Sorry if these are silly questions. I'm not able to test currently as away from home.

Edit 2: Before I left, I was able to verify that the bad regex killed my awk too on my rpi 3b.

It returns the regex if the domain matches the regex. There isn't a list of regex passed in to the function, the only thing it takes is a domain and a single regex. Looping through the contents of the list of regexes happens elsewhere.

Seems to, but that's why I'm asking for people to test it and see what they can do with it.

Not silly questions at all, no worries.

Thanks, I think it's down to gawk/mawk/awk variants and the different optimizations and internal state engines.

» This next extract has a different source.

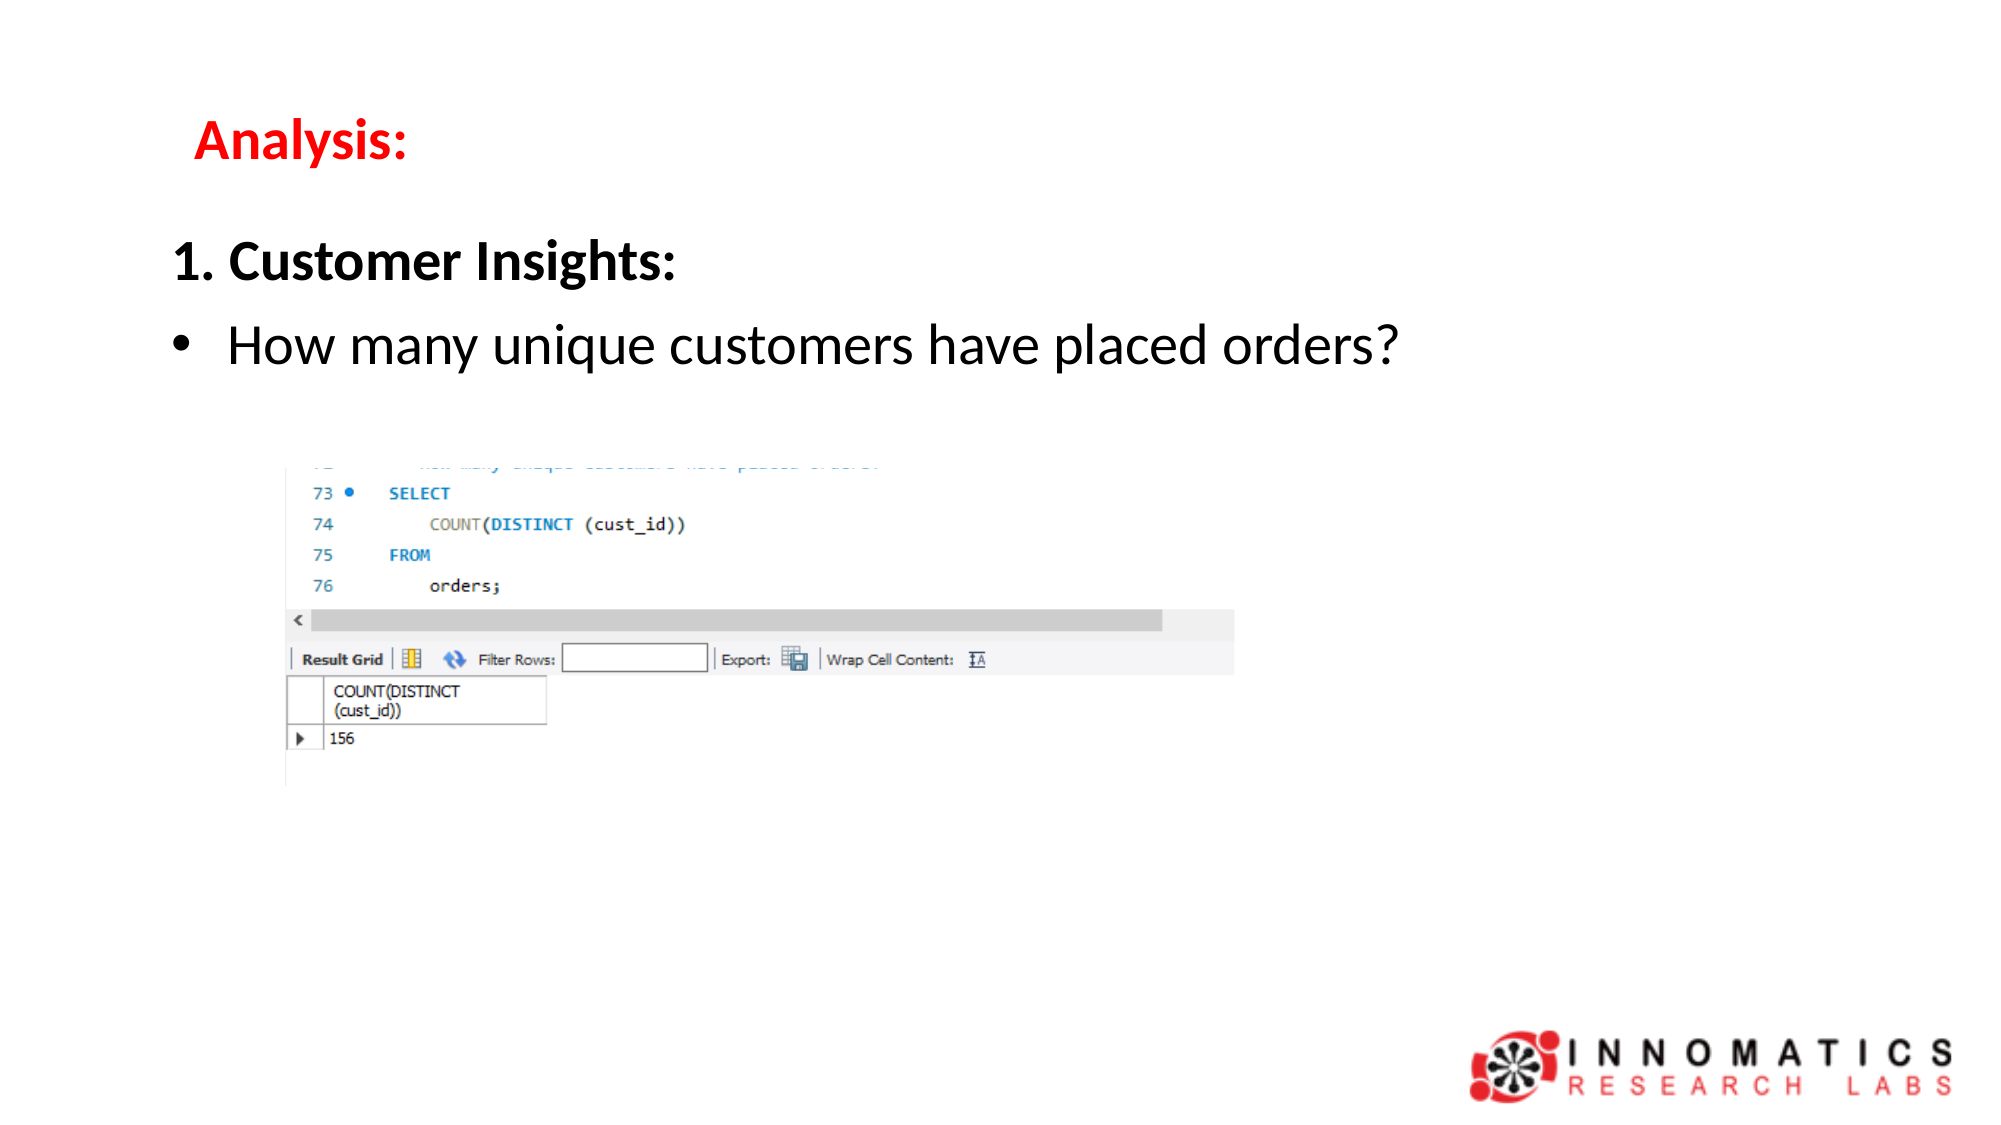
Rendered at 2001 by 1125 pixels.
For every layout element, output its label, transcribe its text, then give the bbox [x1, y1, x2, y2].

Ah, I see! I may have only looked at the most recent commit on that branch. My mistake.

Will try test later

Happy to have any test results.

My statement of how the function is used is based on my understanding and checking out the bash -x output. The function scanList() is called as below:

scanList gstatic.com '(\.|^)*\.services\.generalmagic\.com$' regex

FuncName ${1} ${2} ${3}
scanList() gstatic.com (\.|^)*\.services\.generalmagic\.com$ regex

Nothing is wrong with that. The error was in the next paragraph of my post about your awk commands.